Science / Researchers fight the traditional journals
Amy Harmon New York Times, Haaretz (Wala!)
A group of prominent scientists is e-challenging the leading scientific journals. The scientists accuse the journals of preventing progress in science by restricting online access to their articles in order to generate higher profits.
The scientists, who received a $XNUMX million grant from the American Gordon and Betty Moore Foundation, said they will soon announce the establishment of two online journals in biology and medicine, edited by fellow scientists. The purpose of the journals will be to locate the best scientific articles and their immediate distribution in the public arena.

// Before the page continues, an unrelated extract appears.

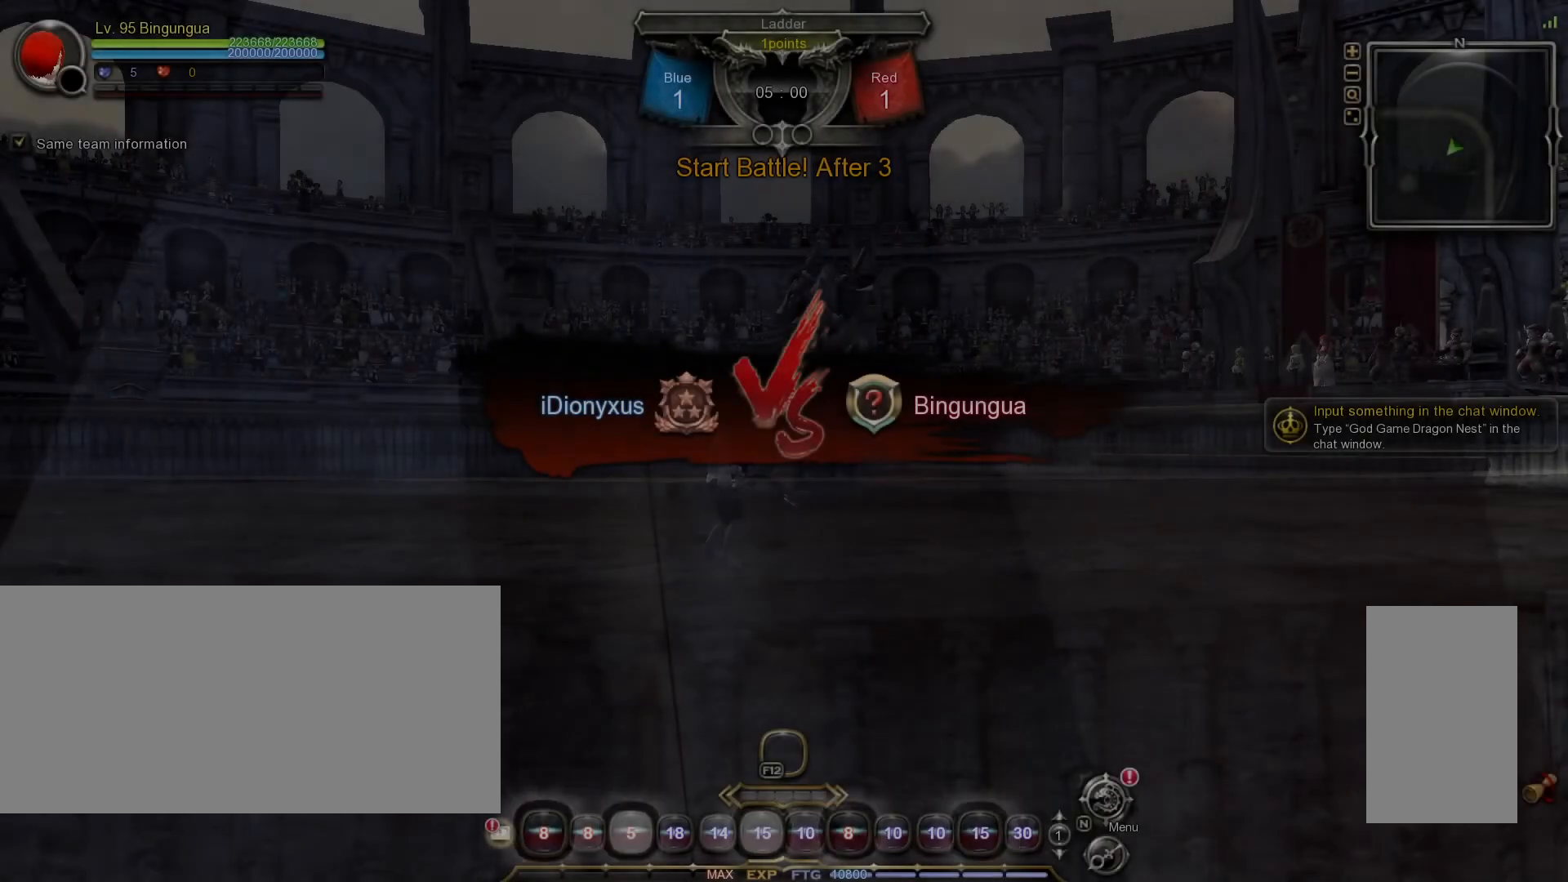
{"keys": [], "mouse": [], "events": [[67, "mouse_left", "up"]]}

The founders hope that a prominent and accessible alternative to what they perceive as an outdated method of disseminating information, will change the face of science itself. Two journals will be the first in the scientists' vision of an extensive electronic library, where no one will have to pay membership fees or ask for permission to read, copy or use the collective product of global academic research.
"The record is the lifeblood of science," said Dr. Harold Vermus, a Nobel laureate in medicine and president of the Sloan-Kettering Cancer Research Center, who serves as chairman of the new, not-for-profit publication. "Our ability to build on the old to discover the new is based entirely on the way we distribute our results."
Institutional journals such as Science and Nature, on the other hand, charge high annual subscription fees and deny access to their online editions to non-subscribers, although Science recently began offering free electronic access to articles after one year of publication.
The new publishing initiative, the "Public Library of Science" (publiclibraryofscience.org), is the product of several years of struggle between scientists and journals over the control of access to scientific literature. For most scientists, who usually entrust their copyrights to journals without compensation, the main goal is to distribute their work to as many readers as possible.
Academic publishers claim that if wider access to the articles is allowed, they will lose the income from the subscription fees, which they need to maintain the quality of the editing. According to them, not only are they not preventing the progress of science, but the journals have played a key role in its advancement.
"We have very high standards, and there is a price for that," said Dr. Donald Kennedy, the editor-in-chief of "Science." According to a journal estimate, 800 people currently read "Science" online, compared to 140 readers of the printed edition. Considering the number of downloads at universities such as Harvard and Stanford, which purchase the right to use the site for about $5,000 per year, the journal claims that readers receive the articles in exchange Just a few cents.
In many cases, even charging such small amounts for access to a digital database can generate significant income. The British-Dutch corporation, Reed Elsevier, the world's largest academic publisher, recorded a profit of 30% last year in the field of scientific publishing. Last year, Science earned 34 million dollars just from advertising.
But the supporters of the public library of science say that the point is not how much money the journals make, but their monopolistic control over literature that should be in the hands of the public. "We would be very happy that they are making huge sums, if in exchange for all the money we put into them, we could own the literature and the literature did not belong to them," said Dr. Michael Eisen, a biologist at the Lawrence National Laboratory in Berkeley and the University of California and the founder of the Public Library of Science.
When scientists depended on print journals to disseminate their work, library advocates argue, it made sense to charge for access, since each copy equaled an additional expense. But according to them, at a time when the Internet has reduced distribution expenses to almost zero, there is no longer a need for a method that gives journals exclusive distribution rights.
Library promoters say that by publishing online and forgoing profits, it will now be possible to maintain a high-quality journal without charging subscription fees. Instead, they hope that institutions that fund research will begin to include the publication in the calculation of the cost of the research. The electronic journals will initially ask most authors to pay about $1,500 per article, in exchange for exposure to a wider potential audience and much faster response times.
The library's founders agree that its success will largely depend on whether leading researchers will be willing to give up the secure status of publishing in leading journals to support the principle of science as a public resource. In a profession where publication in a leading journal is sometimes a decisive factor in success and raising grant funds, this may be a difficult task.